A. äußerte auf Social Media mehrfach, er fühle sich vom saudischen Staat verfolgt. Alhajji kann die tatsächliche Bedrohungslage nicht einschätzen. Angesichts von Fällen wie dem des saudischen Dissidenten Omar Abdulaziz, der im Exil in Kanada vor einer Bedrohung gewarnt wurde, oder dem des ermordeten Regimekritikers Jamal Kashoggi sei sie nicht unrealistisch. Der Attentäter hat sich zusätzlich mehrfach islamophob geäußert.

Mutmaßlicher Täter sollte Gefährderansprache erhalten

A. postete auf "X" jedoch auch Beiträge, die dem MDR vorliegen, in dem er schrieb, der deutsche Staat verfolge Flüchtlinge aus Saudi-Arabien, um deren Leben zu zerstören. Darin soll er auch "baldige Rache" angekündigt haben. "Ich war immer überrascht, warum Deutschland oder die Polizei nichts gegen Taleb unternommen hat", sagte Alhajji. A. habe auf "X" mehrfach gedroht, er wolle einen Anschlag verüben. Im vergangenen Jahr habe eine Frau A. deshalb angezeigt.
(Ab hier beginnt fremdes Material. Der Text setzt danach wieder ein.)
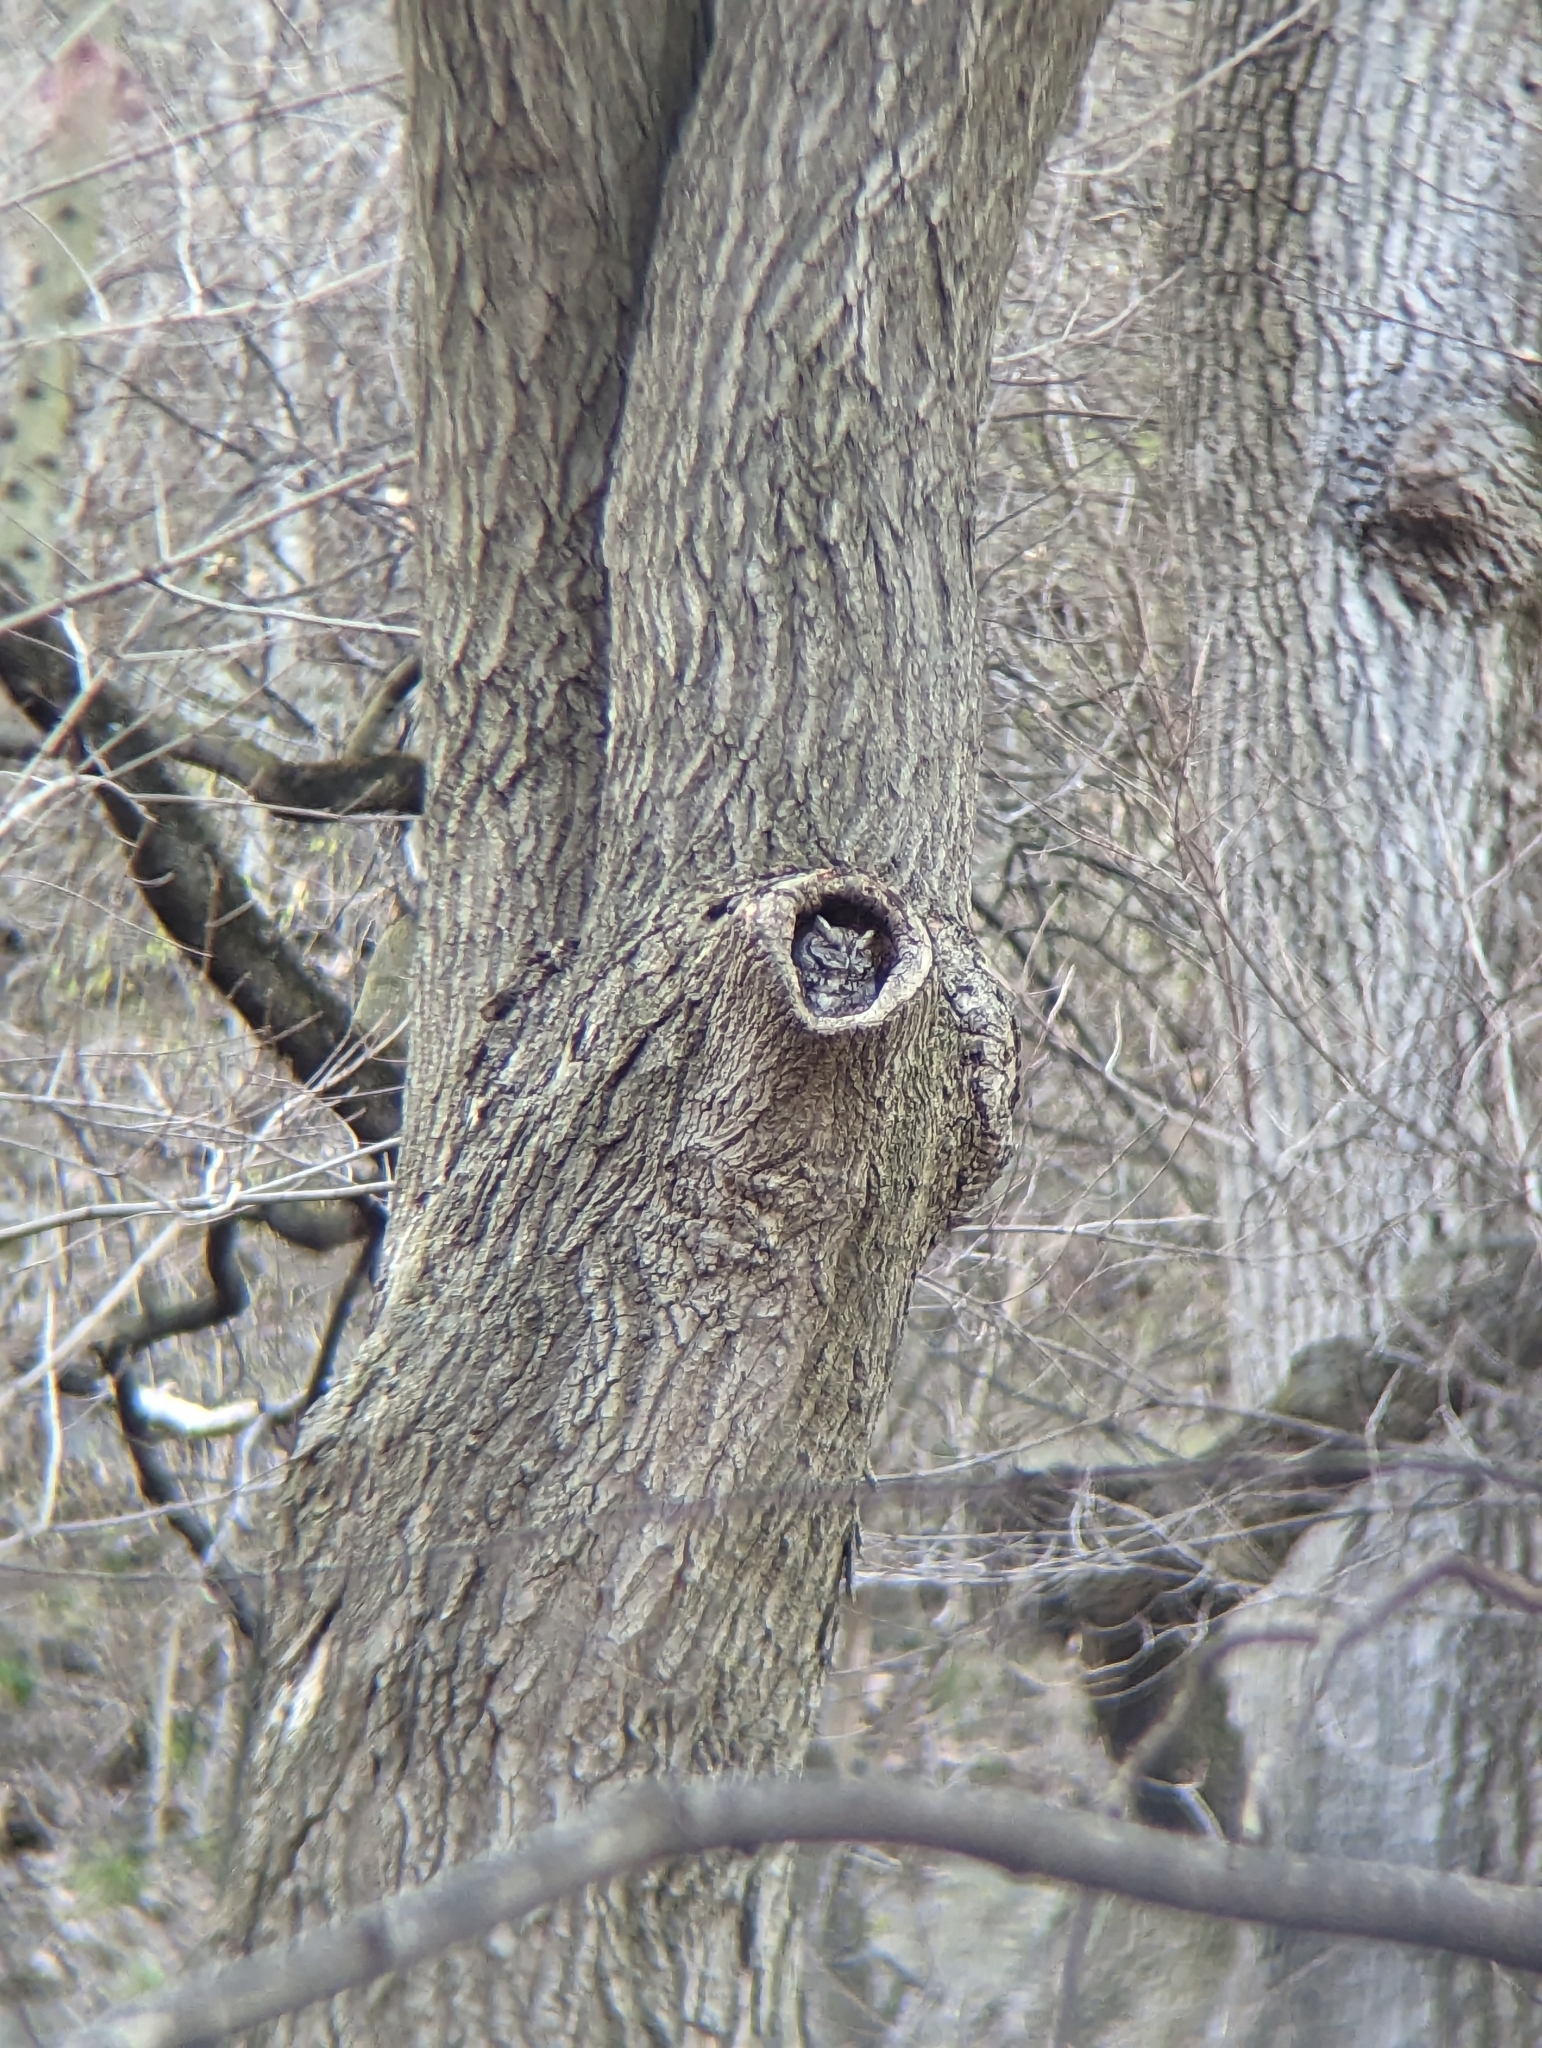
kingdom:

Nach MDR-Informationen gingen bei der Polizei entsprechende Meldungen ein. Auch das Bundesamt für Migration und Flüchtlinge (BAMF) erklärte, dass im Spätsommer 2023 ein Hinweis eingegangen und an die Ermittlungsbehörden weitergeleitet worden sei. Die Polizeiinspektion Magdeburg bestätigte am Sonnabend, dass A. vor rund einem Jahr eine Gefährderansprache erhalten sollte. Man habe ihn damals aber nicht angetroffen. Stattdessen hat A. offenbar eine schriftliche Gefährderansprache erhalten.

Textnachricht auf Smartphone-Display
Taha Alhajii zeigte dem MDR einen Screenshot, laut dem im September 2023 ein Hinweis an das BAMF gesendet wurde. Das BAMF verwies damals offenbar an die Polizei, teilte nun aber mit, man habe die Meldung an die Ermittlungsbehörden weitergeleitet. Bildrechte: MDR Investigativ

Alhajji: Anschlag von Magdeburg nicht politisch ausnutzen

Alhajji ist wichtig, zu betonen: "Ich persönlich glaube, dass es sich bei diesem Täter um einen Einzeltäter handelt – ohne eine Gruppe, die hinter ihm stand."

Ich persönlich glaube, dass es sich bei diesem Täter um einen Einzeltäter handelt – ohne eine Gruppe, die hinter ihm stand.

Taha Alhajji Rechtsanwalt aus Halle

Er meint zwar, deutsche Behörden müssten künftig die Vorgeschichte und Social-Media-Aktivitäten von Geflüchteten besser überprüfen, warnt aber auch davor, dass die Tat nun politisch ausgenutzt und gegen saudische Oppositionelle verwendet werden könnte. Er hoffe, dass das nicht geschehe: "Denn es gibt Leute (aus Saudi-Arabien, Anm. d. Red.), die wirklich Geschichten haben, die Asyl verdienen."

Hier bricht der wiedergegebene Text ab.